## SELECTED EXCERPT
○ ○ ○ ○ ○ ○ ○

Nadia Khan Show is a talk show on Pakistan's Geo Entertainment, started in 2006 and hosted by presenter and producer Nadia Khan.

Overview
The show aired on Geo Entertainment. It originally ran as a morning show from 2006 to 2010, then returned in 2012, as a nighttime talk show. On 24 May 2013 it was announced on Facebook official page that the show had ended. Khan's morning show revived in November 2015 on Geo Entertainment, after a gap of two years once Bushra Ansari's morning show Utho Geo Pakistan ended after a run of a month due to her prior commitments.

Seasons
The first season was a morning show for about four years, and the programme became the first Urdu entertainment show to ever get a huge rating in Pakistan. After a one-year break and various reruns on Geo Tv, NKS returned on GEO TV for Season 2 on 31 September 2012.

Season 1
1st Season of the show premiered on 14 November 2006 from the Network’s Dubai Studios. The shows airs (Mon-Sat) from 9am-11am.

The show featured interviews with celebrities, subject matter experts and members of the public.(Mondays, Wednesdays and Fridays). Interviews included Fawad Khan, Iman Ali, Atif Aslam, Rahat Fateh Ali Khan, Shahid Afridi, Imran Khan, Bobby Deol, Farida Jalal, and Saroj Khan.

○ ○ ○ ○ ○ ○ ○

## PROVIDED RECORDS
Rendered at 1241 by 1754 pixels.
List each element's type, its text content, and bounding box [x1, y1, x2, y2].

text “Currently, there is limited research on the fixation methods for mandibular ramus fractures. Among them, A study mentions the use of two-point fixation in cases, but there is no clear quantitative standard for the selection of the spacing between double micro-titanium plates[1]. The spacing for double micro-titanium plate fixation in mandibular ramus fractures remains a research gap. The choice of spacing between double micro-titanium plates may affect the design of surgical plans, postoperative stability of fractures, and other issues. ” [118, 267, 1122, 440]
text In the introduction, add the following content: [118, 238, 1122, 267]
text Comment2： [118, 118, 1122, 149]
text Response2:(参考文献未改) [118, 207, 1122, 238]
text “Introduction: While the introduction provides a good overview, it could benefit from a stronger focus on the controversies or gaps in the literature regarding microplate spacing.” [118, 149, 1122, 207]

○ ○ ○ ○ ○ ○ ○

## OBJECTIVE
According to the text about the Nadia Khan Show, on what date did the first season premiere? The lines have no connection to the text about the Nadia Khan Show.

## ANSWER TO THIS PROBLEM
14 November 2006